Changing the typographic landscape of a country: one letter at a time
The blog post by Pooja Saxena was published in Storyweaver on December 1, 2016.
Some letters didn’t look like what we were taught in school, on others the matras (vowel marks) didn’t arch at the right places. Overall, the books and the letters inside them had an air of neglect. They looked old and completely unexciting. When I first learned that designing typefaces was a real job, I thought here was the opportunity to change all that.
Cambay, Devanagari typeface designed by Pooja Saxena for Google Fonts
Changing the typographic landscape of a country as diverse as India is not a one-woman job, but every now and then a project comes by that has the potential to make a small difference. Two years ago, as a result of a conversation with Subhashish Panigrahi, the Access to Knowledge programme at the Centre for Internet and Society commissioned a Ol Chiki typeface family. The Ol Chiki script, about which I knew precious little at the time, is used to write the language Santali, which is spoken by over six million people in India and its neighbouring countries. At the time that we started working on this project, there was no Unicode compliant typeface available in the script, making it impossible for it to be used on computers and cellphones, and online in a consistent and future-proof way. We hoped to change that by designing a small, but useful typeface family (it comes in regular, bold and italics) along with input methods and keyboard layouts that would allow a person to type Ol Chiki text easily.
Guru Gomke, Ol Chiki typeface designed by Pooja Saxena with research inputs from Shubhashish Panigrahi,for the A2K Programme at the Centre for Internet and Society.
This project was especially challenging because not only was Ol Chiki a completely unfamiliar script to me and Subhashish, but there was limited material available for us to consult. While designing a typeface in a script one reads and/or writes, or is at least familiar with, one’s experience with those letters can act as a guide. By writing them and seeing them printed in different fonts, in many people’s handwriting — some good, some bad — and on hand painted signs, one develops an instinct for identifying which parts of a letter make it recognisable.

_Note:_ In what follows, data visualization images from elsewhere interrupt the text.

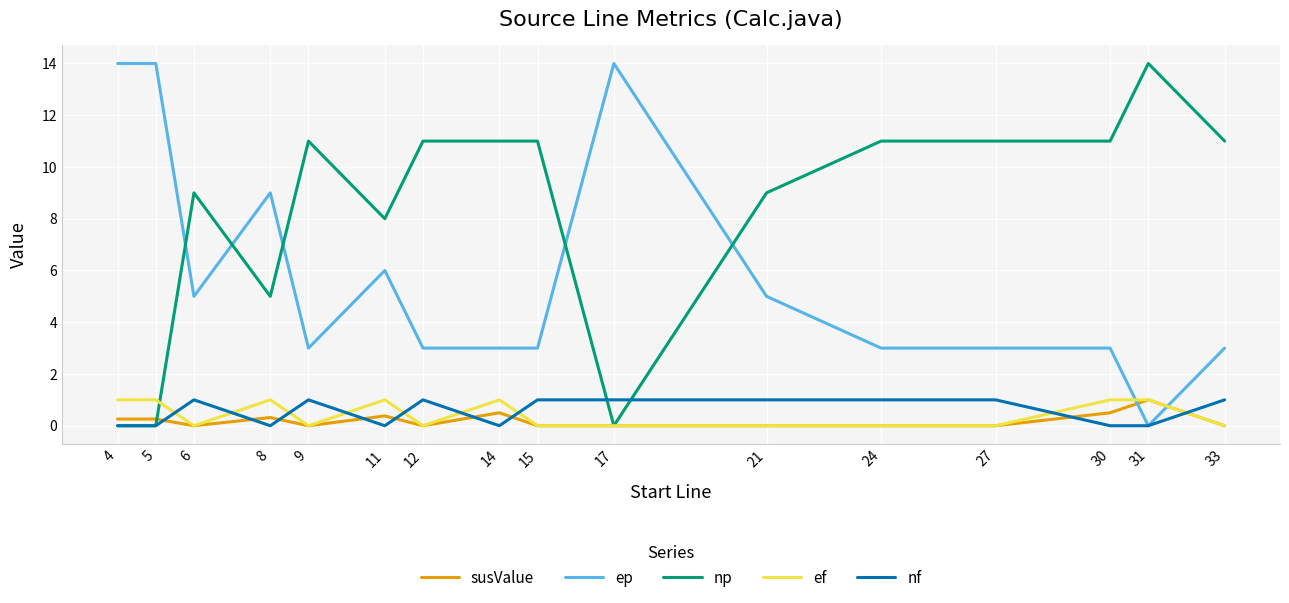

Is the value of ef at 5 greater than the value of susValue at 4?

Yes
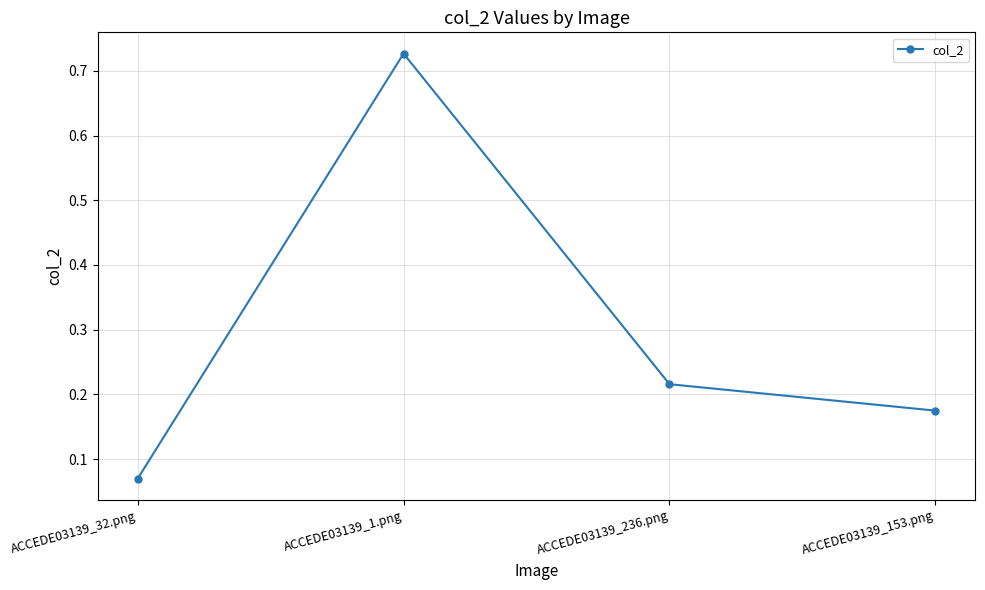

Rank the categories by value from lowest to highest.

ACCEDE03139_32.png, ACCEDE03139_153.png, ACCEDE03139_236.png, ACCEDE03139_1.png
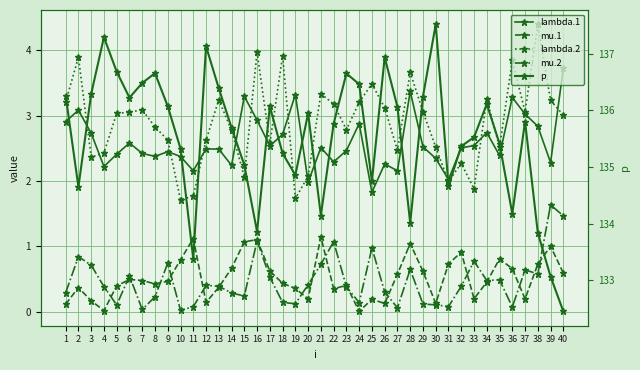

How many data points in lambda.2 are less than 3?

19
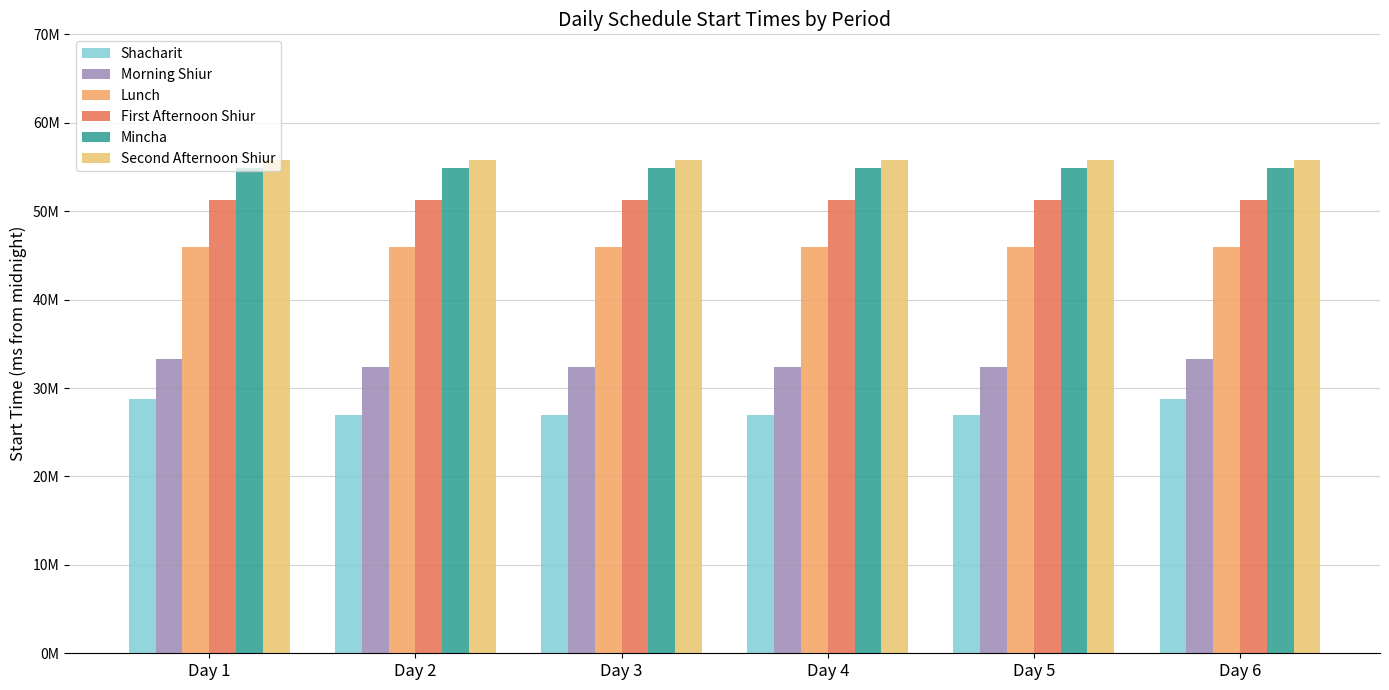

Are the bars grouped side by side (vs. stacked)?

Yes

That way we know what parts of the letter can be exaggerated, and what others can be played down without compromising legibility. For an unfamiliar script, this visual vocabulary and the traditionally correct way of writing letters must be learned. Manuscripts, printed documents, handwriting manuals and samples, metal type, linguistic information about the script, feedback from native readers — all form parts of a puzzle that needs to be put together to design a competent typeface.
The story of Ol Chiki script is fascinating. The script is less than a century old, and was devised by Pandit Raghunath Murmu, who wanted to create a script that could accommodate all the features of the Santali language — something that the scripts used to write Santali so far had failed to do. Legend has it that he based the design of the letters on objects commonly found in the everyday environment of the Santals. Even though the script was created between 1920 – 1940, the Santal community has many myths about how it was created. One says that the script came to be at the time when the Earth itself was created, another says that the script was given as a divine gift to a learned man, Pandit Raghunath Murmu. It is after Pandit Raghunath Murmu, who is reverentially called Guru Gomke, that the Ol Chiki typeface that I designed was named. You can find out more about the Ol Chiki typeface and input methods project here.
Custom lettering for the Tamil branding of the Coovum Art Festival, designed by Pooja Saxena
If you’re interested in Indian type design and le ering, consider following the work of these exceptional designers — Noopur Datye, one of the co-founders of type design collective, Ek Type, who has designed custom typefaces TV channels like LifeOK; Kimya Gandhi, who is partner at Mota Italic, and recently designed an inventive Devanagari handwriting font; or Lipi Raval, whose flamboyant Gujarati typeface Mogra is a complete head-turner.